Tuesday, May 19, 2015

Arizona Above National Average in People Without Stable Access to Food

Posted By on Tue, May 19, 2015 at 10:30 AM

A study recently published by Feeding America says that Arizona is above the national average in the percentage of people who don't get enough to eat. The number for the state is 17.5 percent, or roughly 1 in 5 people, and nationwide it's 15.8 percent.

(Keep in mind, yesterday most of you probably heard that the state will not allow families to get welfare more than one consecutive year, so if you haven't found a job in that timeline or are in an unstable economic situation more than once, you are shit out of luck according to the state Legislature and Gov. Doug Ducey.)

From The Associated Press:
Policy analysts say most states impose a five-year lifetime limit, while 13 states limit the benefits to two years or less.

Arizona's Republican-led legislature made the cuts to make good on the governor's pledge to avoid tax increases.

It means at least 1,600 Arizona families will lose their welfare starting in July.

Welfare is federally funded, but Gov.

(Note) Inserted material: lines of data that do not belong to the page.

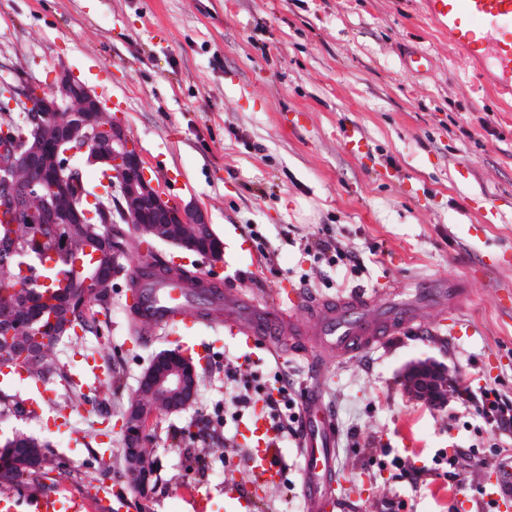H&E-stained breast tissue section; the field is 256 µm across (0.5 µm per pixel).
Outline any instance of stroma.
<instances>
[{
  "label": "stroma",
  "instance_id": "stroma-1",
  "mask_svg": "<svg viewBox=\"0 0 512 512\" xmlns=\"http://www.w3.org/2000/svg\"><path fill=\"white\" fill-rule=\"evenodd\" d=\"M417 51L430 58L420 74L405 66ZM64 70L110 97L148 176L206 213L223 260L185 255L204 281L262 301L290 285L317 297L363 290L373 315L406 308L415 319L317 376L314 348L269 356L223 326L135 336L121 297L139 264L129 251L106 328L77 350L52 346L62 364L92 357L96 373L73 392L50 380L34 415L0 411V443L32 434L57 459L38 492L82 497L85 512H138L123 412L153 357L178 346L203 382L186 410L153 415L150 512H235L226 488L249 476L228 366L243 380L285 375L299 401L321 385L338 431L334 512H444L451 501L486 512L483 481L497 449L512 448V428L490 429L460 393L486 385L512 401V107L494 110L475 69L425 20L423 0H0V80L48 91ZM354 127L357 145L345 136ZM324 240L358 255L365 273L330 263ZM428 279L456 290V309L433 305ZM425 358L456 374L447 407L404 392V368ZM280 447L283 478L259 490L256 512H304L299 442ZM459 452V481L437 475L436 459ZM194 484L204 496L186 493Z\"/></svg>",
  "mask_w": 512,
  "mask_h": 512
}]
</instances>
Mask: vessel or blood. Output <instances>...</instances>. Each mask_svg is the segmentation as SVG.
<instances>
[{"instance_id":"b4317fda","label":"vessel or blood","mask_w":512,"mask_h":512,"mask_svg":"<svg viewBox=\"0 0 512 512\" xmlns=\"http://www.w3.org/2000/svg\"><path fill=\"white\" fill-rule=\"evenodd\" d=\"M430 19L466 57L483 66L498 94L512 95V0H426ZM132 302L159 328L177 329L197 320L192 299L182 289L160 284L132 293ZM373 298L354 294L309 298L302 291L261 304L238 289H225L206 312L207 321L224 323L248 347L273 352L284 346H313L320 356L355 353L399 335L411 315L400 312L378 319L363 317ZM301 453L305 467L302 491L307 512H332L336 499V430L317 393L303 403ZM249 440V484L252 488L280 481L282 469L275 433L264 418L246 427ZM495 512H512V458L498 461L483 487ZM33 512H80L77 496H41L31 500Z\"/></svg>"}]
</instances>
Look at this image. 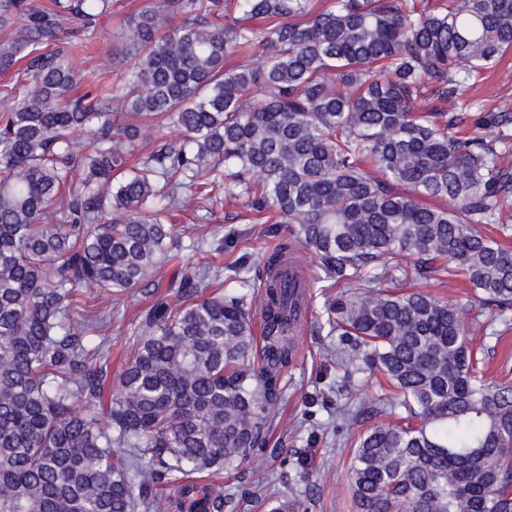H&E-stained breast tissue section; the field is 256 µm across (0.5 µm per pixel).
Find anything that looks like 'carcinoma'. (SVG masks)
<instances>
[{
    "label": "carcinoma",
    "mask_w": 512,
    "mask_h": 512,
    "mask_svg": "<svg viewBox=\"0 0 512 512\" xmlns=\"http://www.w3.org/2000/svg\"><path fill=\"white\" fill-rule=\"evenodd\" d=\"M111 10L0 0V512H139L159 485L183 512H224L232 494L195 475L267 446L303 303L277 271L298 245L342 289L325 303L337 382L378 372L396 392L357 434L355 512H512V383L486 379L468 338L478 301L512 325V248L482 230H512V168L505 138L442 106L512 50V0H156L128 18L131 65L101 87L64 44L68 24L92 34ZM257 42L265 67L226 64ZM428 93L438 105L415 111ZM156 118L184 136L128 166ZM226 199L290 235L237 273L242 290L204 296L218 272L203 265L157 297L112 388L110 311L83 294L148 282L174 246L161 214ZM448 275L472 299L400 287ZM269 486L255 499L299 512Z\"/></svg>",
    "instance_id": "carcinoma-1"
}]
</instances>
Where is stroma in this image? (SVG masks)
Listing matches in <instances>:
<instances>
[{
  "instance_id": "1",
  "label": "stroma",
  "mask_w": 512,
  "mask_h": 512,
  "mask_svg": "<svg viewBox=\"0 0 512 512\" xmlns=\"http://www.w3.org/2000/svg\"><path fill=\"white\" fill-rule=\"evenodd\" d=\"M145 2L113 0L111 16L103 19L95 33L85 35L84 46L70 54L72 65L83 72L106 73L110 78L119 74L123 69L118 59L120 27ZM447 108L467 113L475 123L493 113H512V52L495 71L474 77L461 87L449 99ZM238 212V207L227 205L206 217L190 210L175 219L174 233L180 243L154 277L159 293H167L173 280L205 263L222 267L230 288L235 285L231 267L237 260L261 265L276 239L265 233L263 225L240 221ZM201 221L206 223L209 234L206 243L197 248L184 237L183 231ZM218 242L223 245L219 252L213 249ZM296 259L311 284L310 320L296 344V357L286 376L284 400L271 413L270 443L232 469L199 475L201 482L233 492L234 499L224 512H259L253 499L259 475L282 473L292 479L300 512H354L347 474L352 455L350 444L356 433L337 420L336 412L346 404L390 396L383 387V377L377 373L337 391L336 338L323 328L320 318L324 302L335 297L336 291L320 282L319 261L313 253L298 250ZM152 301V294L135 288L127 303L113 305L107 331L112 341L113 370H120L123 358L134 349L135 313ZM469 339L483 354L487 376L512 380V330L497 340L477 330L470 333Z\"/></svg>"
}]
</instances>
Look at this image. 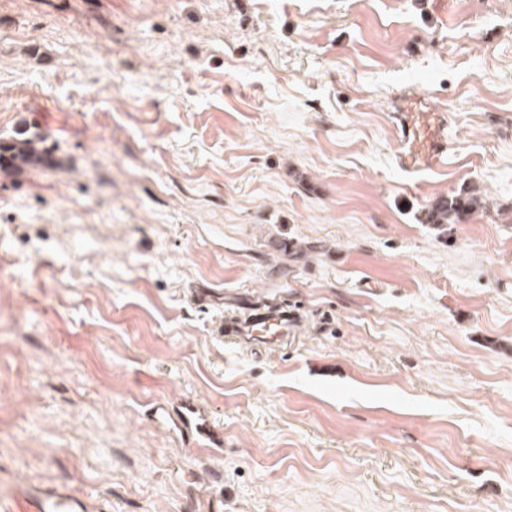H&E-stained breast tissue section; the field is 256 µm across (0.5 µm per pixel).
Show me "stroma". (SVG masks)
Instances as JSON below:
<instances>
[{"label": "stroma", "instance_id": "35a3bbf8", "mask_svg": "<svg viewBox=\"0 0 512 512\" xmlns=\"http://www.w3.org/2000/svg\"><path fill=\"white\" fill-rule=\"evenodd\" d=\"M481 2L0 0V139L54 162L0 175V512H512V0ZM464 187L485 213L424 223ZM252 301L301 304L288 347L224 339ZM85 505L64 487H25L14 499L15 512H84Z\"/></svg>", "mask_w": 512, "mask_h": 512}]
</instances>
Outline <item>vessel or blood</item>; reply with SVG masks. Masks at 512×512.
Masks as SVG:
<instances>
[{
	"label": "vessel or blood",
	"instance_id": "1",
	"mask_svg": "<svg viewBox=\"0 0 512 512\" xmlns=\"http://www.w3.org/2000/svg\"><path fill=\"white\" fill-rule=\"evenodd\" d=\"M296 320V312L288 308L255 305L244 314L225 315L224 335L269 349L287 343ZM14 512H85V506L66 488L34 486L16 492Z\"/></svg>",
	"mask_w": 512,
	"mask_h": 512
}]
</instances>
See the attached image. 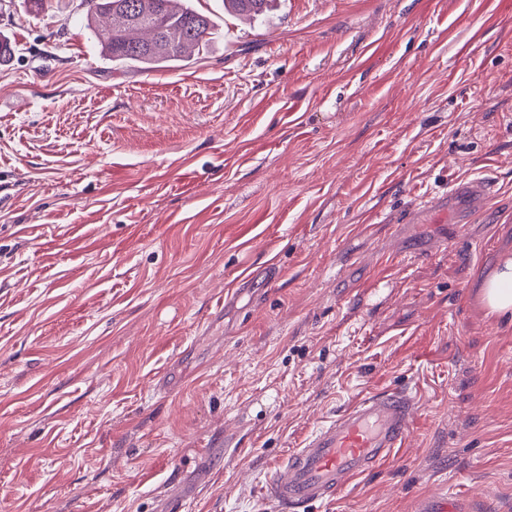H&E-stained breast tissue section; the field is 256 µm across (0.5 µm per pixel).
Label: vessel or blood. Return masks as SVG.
Listing matches in <instances>:
<instances>
[{"label":"vessel or blood","mask_w":512,"mask_h":512,"mask_svg":"<svg viewBox=\"0 0 512 512\" xmlns=\"http://www.w3.org/2000/svg\"><path fill=\"white\" fill-rule=\"evenodd\" d=\"M493 191L484 179L450 185L449 196L469 201L458 223H471L480 215ZM414 407L413 397L401 390L360 398L321 426L302 447L281 458L264 487L267 496L279 512H307L310 506L332 498L403 446Z\"/></svg>","instance_id":"1"}]
</instances>
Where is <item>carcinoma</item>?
I'll use <instances>...</instances> for the list:
<instances>
[{
	"label": "carcinoma",
	"mask_w": 512,
	"mask_h": 512,
	"mask_svg": "<svg viewBox=\"0 0 512 512\" xmlns=\"http://www.w3.org/2000/svg\"><path fill=\"white\" fill-rule=\"evenodd\" d=\"M269 0H224L234 12L258 19ZM89 28L106 19L99 34L112 60L157 65L188 61L210 40L213 22L190 0H82Z\"/></svg>",
	"instance_id": "obj_1"
}]
</instances>
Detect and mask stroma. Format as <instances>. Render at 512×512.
<instances>
[{
	"label": "stroma",
	"instance_id": "stroma-1",
	"mask_svg": "<svg viewBox=\"0 0 512 512\" xmlns=\"http://www.w3.org/2000/svg\"><path fill=\"white\" fill-rule=\"evenodd\" d=\"M116 65L81 0H0V512H277L364 393L403 448L314 512H512V0H271ZM496 186L465 229L417 197ZM250 288L222 303L226 287ZM478 297L487 316L512 315V256H504L479 279Z\"/></svg>",
	"mask_w": 512,
	"mask_h": 512
}]
</instances>
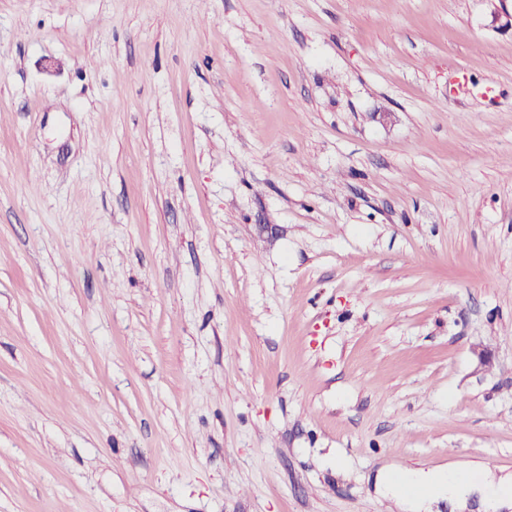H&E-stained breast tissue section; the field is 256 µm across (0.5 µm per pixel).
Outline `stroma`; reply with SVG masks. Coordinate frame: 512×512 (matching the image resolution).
<instances>
[{"label": "stroma", "mask_w": 512, "mask_h": 512, "mask_svg": "<svg viewBox=\"0 0 512 512\" xmlns=\"http://www.w3.org/2000/svg\"><path fill=\"white\" fill-rule=\"evenodd\" d=\"M504 4L0 0V512L512 472Z\"/></svg>", "instance_id": "1"}]
</instances>
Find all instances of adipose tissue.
<instances>
[{
  "label": "adipose tissue",
  "mask_w": 512,
  "mask_h": 512,
  "mask_svg": "<svg viewBox=\"0 0 512 512\" xmlns=\"http://www.w3.org/2000/svg\"><path fill=\"white\" fill-rule=\"evenodd\" d=\"M380 493L401 512H431L442 502L463 512L474 499L479 500L483 512H502L512 505V473L475 462L419 469L392 465L383 469Z\"/></svg>",
  "instance_id": "ef3b65f1"
}]
</instances>
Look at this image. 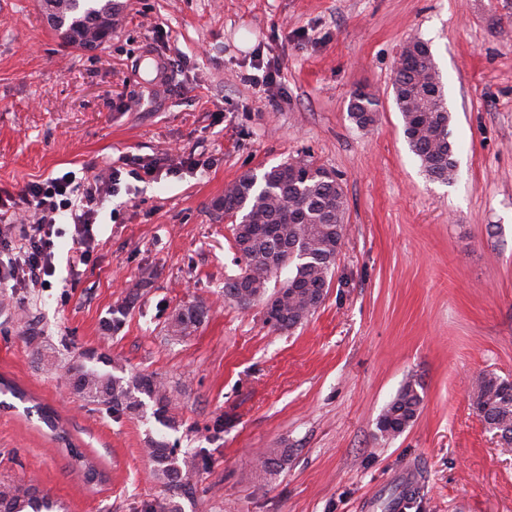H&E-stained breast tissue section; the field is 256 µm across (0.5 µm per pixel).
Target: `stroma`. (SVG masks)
I'll list each match as a JSON object with an SVG mask.
<instances>
[{
	"label": "stroma",
	"mask_w": 512,
	"mask_h": 512,
	"mask_svg": "<svg viewBox=\"0 0 512 512\" xmlns=\"http://www.w3.org/2000/svg\"><path fill=\"white\" fill-rule=\"evenodd\" d=\"M119 2L111 38L84 50L41 0H0V196L121 171L88 264L64 213L50 287L0 285V376L55 408L109 480L89 488L43 423L0 410V481H34L69 512H143L164 492L145 453L162 436L208 458L183 512H392L415 466L405 512H512V446L472 397L478 375L512 379V0ZM412 39L429 45L451 114L447 184L425 175L394 100ZM161 57L176 67L154 70ZM261 68L272 84L253 82ZM358 89L379 101L365 128L348 113ZM191 155L200 169L182 166ZM287 160L339 175L347 231L322 305L277 331L264 304L224 298L242 263L218 201ZM192 302L207 317L171 336ZM90 348L160 378L178 429L149 406L117 415L69 394L60 365ZM409 379L422 408L382 438L377 419ZM271 448L290 457L262 480Z\"/></svg>",
	"instance_id": "1"
}]
</instances>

Doug Ducey's office called the cuts necessary to protect taxpayers and elementary education as the state faces a $1 billion budget deficit.

The Community Food Bank of Southern Arizona says that in Pima County about 156,000 people don't have access to nutritional food. Statewide about half a billion dollars would be needed to meet the need, with $78 million for the county. (Check out the interactive map, Map the Meal Gap. It has data from 2009 to 2013.)

There is also info on hunger rates among children: there are close to half a million kids in the state who live in a household that doesn't have stable access to food. 

More from a Community Food Bank press release:
The Community Food Bank of Southern Arizona services five of Arizona’s counties: Pima, Santa Cruz, Graham, Greenlee, and Cochise. According to the map, there are more than 171,000 individuals in need across this 23,000 square-mile service area. By using a quantifiable and data-driven approach to addressing hunger, the information contained within the Map the Meal Gap is essential to assessing emergency assistance programs, informing public policy discussions, and engaging community leaders in the fight against hunger. 
“The study will help identify those in our service area who are most in need. By being responsive to the unique, local conditions in Southern Arizona, we can better tailor services to make sure children and families are receiving ample assistance," said a statement by Michael McDonald, CEO at the Community Food Bank. “The release of the Map the Meal Gap comes at a time when we’re looking for ways to better serve even more people in Southern Arizona. It will be an extremely useful tool in determining the future direction of programming and response to food-related needs in our community.”